Collected data entries
--- START ---

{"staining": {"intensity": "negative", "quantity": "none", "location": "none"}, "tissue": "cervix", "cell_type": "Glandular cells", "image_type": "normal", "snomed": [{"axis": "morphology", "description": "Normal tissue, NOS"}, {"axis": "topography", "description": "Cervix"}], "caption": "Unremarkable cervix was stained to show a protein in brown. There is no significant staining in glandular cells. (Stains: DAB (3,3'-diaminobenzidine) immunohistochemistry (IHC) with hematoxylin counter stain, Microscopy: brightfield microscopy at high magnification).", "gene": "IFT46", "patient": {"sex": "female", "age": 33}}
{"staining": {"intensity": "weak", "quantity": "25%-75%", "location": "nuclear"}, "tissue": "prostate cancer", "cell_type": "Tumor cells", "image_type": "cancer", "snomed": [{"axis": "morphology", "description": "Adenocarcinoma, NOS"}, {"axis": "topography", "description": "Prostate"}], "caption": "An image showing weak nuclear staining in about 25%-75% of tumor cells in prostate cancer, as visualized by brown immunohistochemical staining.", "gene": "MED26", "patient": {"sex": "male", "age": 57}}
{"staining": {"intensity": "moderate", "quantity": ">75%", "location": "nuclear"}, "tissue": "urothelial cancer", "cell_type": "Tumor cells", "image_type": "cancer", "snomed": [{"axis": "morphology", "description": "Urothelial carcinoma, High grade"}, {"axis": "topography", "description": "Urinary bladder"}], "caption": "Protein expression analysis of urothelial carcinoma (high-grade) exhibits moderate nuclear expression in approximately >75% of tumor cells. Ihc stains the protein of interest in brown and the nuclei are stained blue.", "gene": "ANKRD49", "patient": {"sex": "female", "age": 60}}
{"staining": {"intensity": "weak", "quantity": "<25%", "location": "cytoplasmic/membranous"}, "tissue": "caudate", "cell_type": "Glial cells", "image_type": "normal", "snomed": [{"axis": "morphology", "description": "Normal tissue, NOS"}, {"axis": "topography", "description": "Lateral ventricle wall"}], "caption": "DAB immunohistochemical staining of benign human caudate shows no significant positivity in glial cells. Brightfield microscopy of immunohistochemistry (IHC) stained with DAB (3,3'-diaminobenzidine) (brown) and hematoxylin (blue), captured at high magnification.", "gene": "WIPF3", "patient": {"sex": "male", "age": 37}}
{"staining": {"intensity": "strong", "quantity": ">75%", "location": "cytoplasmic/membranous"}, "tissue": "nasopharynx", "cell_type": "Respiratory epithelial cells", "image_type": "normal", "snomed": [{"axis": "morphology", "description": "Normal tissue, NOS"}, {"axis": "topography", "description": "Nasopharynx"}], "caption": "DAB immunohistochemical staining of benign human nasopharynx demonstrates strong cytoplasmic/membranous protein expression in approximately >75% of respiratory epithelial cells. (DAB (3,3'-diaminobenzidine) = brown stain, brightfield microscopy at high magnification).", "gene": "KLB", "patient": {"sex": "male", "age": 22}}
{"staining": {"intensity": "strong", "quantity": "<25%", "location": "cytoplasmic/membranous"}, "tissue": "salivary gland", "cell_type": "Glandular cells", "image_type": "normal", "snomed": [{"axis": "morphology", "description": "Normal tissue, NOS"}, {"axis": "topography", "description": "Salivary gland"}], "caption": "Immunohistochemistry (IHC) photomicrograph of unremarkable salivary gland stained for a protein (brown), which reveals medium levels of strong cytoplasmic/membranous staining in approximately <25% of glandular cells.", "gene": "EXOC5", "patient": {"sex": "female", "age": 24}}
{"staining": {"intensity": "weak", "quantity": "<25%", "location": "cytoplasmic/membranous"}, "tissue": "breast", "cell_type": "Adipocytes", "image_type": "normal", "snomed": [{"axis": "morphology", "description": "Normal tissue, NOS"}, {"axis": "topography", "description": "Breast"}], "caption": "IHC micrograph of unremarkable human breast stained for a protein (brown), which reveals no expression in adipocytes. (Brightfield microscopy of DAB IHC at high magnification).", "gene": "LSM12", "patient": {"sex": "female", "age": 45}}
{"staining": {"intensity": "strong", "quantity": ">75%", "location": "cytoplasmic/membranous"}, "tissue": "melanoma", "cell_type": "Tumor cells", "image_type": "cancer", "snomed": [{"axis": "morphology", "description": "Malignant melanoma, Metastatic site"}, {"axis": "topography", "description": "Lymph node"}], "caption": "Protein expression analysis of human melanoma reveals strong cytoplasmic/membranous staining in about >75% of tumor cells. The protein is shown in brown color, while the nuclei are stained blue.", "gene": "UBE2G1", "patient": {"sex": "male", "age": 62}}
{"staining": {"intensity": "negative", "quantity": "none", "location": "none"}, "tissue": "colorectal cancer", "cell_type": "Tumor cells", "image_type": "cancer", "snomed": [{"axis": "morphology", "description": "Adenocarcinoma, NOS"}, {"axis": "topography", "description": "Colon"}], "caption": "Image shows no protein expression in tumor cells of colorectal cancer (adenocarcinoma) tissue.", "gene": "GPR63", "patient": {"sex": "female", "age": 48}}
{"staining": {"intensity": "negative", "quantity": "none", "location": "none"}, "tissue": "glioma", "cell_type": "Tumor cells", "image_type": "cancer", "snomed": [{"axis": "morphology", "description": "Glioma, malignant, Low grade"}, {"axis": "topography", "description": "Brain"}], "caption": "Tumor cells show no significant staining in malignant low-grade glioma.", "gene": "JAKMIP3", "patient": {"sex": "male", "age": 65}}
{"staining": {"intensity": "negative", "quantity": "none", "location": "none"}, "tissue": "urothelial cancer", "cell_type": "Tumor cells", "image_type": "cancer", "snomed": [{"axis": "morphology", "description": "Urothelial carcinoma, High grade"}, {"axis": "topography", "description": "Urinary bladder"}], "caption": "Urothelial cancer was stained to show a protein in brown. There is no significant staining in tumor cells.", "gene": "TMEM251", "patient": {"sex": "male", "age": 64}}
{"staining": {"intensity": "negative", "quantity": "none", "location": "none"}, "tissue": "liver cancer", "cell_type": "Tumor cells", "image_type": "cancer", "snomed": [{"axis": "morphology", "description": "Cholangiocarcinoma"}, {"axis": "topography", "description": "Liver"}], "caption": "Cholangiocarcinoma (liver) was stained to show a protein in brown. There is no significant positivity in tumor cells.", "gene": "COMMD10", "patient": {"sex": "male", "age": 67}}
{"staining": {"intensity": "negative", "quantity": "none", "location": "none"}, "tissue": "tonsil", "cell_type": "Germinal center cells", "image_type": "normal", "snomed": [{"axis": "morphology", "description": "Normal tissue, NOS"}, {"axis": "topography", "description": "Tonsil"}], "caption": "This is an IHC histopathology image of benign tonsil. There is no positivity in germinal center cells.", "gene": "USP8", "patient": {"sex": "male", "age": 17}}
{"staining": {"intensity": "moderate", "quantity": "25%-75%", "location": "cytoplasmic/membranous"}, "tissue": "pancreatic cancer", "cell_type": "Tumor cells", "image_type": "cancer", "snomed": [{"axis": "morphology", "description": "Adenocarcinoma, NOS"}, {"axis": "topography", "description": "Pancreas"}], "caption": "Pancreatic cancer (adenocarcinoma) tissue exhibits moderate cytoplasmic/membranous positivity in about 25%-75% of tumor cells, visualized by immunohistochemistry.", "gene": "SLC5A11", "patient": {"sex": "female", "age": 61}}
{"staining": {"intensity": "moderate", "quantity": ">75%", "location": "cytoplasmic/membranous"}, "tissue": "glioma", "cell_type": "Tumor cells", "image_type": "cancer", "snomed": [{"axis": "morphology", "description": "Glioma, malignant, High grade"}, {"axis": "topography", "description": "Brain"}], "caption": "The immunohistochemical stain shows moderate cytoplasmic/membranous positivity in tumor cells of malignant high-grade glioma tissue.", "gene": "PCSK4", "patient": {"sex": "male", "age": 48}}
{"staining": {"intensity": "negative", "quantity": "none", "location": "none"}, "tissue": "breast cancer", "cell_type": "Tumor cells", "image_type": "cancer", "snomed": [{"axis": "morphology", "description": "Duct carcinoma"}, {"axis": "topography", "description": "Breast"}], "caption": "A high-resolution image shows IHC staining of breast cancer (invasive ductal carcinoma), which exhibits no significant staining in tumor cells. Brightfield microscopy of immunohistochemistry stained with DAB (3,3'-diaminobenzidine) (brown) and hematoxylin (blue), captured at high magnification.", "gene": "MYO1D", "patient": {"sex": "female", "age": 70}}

--- END ---

__Your instructions__:
Taking the lines above, repeat exactly those from the line that contains "image showing weak" through the line that contains "benign human caudate", and both of those lines as well. Include nothing else.

__Reply to the task__:
{"staining": {"intensity": "weak", "quantity": "25%-75%", "location": "nuclear"}, "tissue": "prostate cancer", "cell_type": "Tumor cells", "image_type": "cancer", "snomed": [{"axis": "morphology", "description": "Adenocarcinoma, NOS"}, {"axis": "topography", "description": "Prostate"}], "caption": "An image showing weak nuclear staining in about 25%-75% of tumor cells in prostate cancer, as visualized by brown immunohistochemical staining.", "gene": "MED26", "patient": {"sex": "male", "age": 57}}
{"staining": {"intensity": "moderate", "quantity": ">75%", "location": "nuclear"}, "tissue": "urothelial cancer", "cell_type": "Tumor cells", "image_type": "cancer", "snomed": [{"axis": "morphology", "description": "Urothelial carcinoma, High grade"}, {"axis": "topography", "description": "Urinary bladder"}], "caption": "Protein expression analysis of urothelial carcinoma (high-grade) exhibits moderate nuclear expression in approximately >75% of tumor cells. Ihc stains the protein of interest in brown and the nuclei are stained blue.", "gene": "ANKRD49", "patient": {"sex": "female", "age": 60}}
{"staining": {"intensity": "weak", "quantity": "<25%", "location": "cytoplasmic/membranous"}, "tissue": "caudate", "cell_type": "Glial cells", "image_type": "normal", "snomed": [{"axis": "morphology", "description": "Normal tissue, NOS"}, {"axis": "topography", "description": "Lateral ventricle wall"}], "caption": "DAB immunohistochemical staining of benign human caudate shows no significant positivity in glial cells. Brightfield microscopy of immunohistochemistry (IHC) stained with DAB (3,3'-diaminobenzidine) (brown) and hematoxylin (blue), captured at high magnification.", "gene": "WIPF3", "patient": {"sex": "male", "age": 37}}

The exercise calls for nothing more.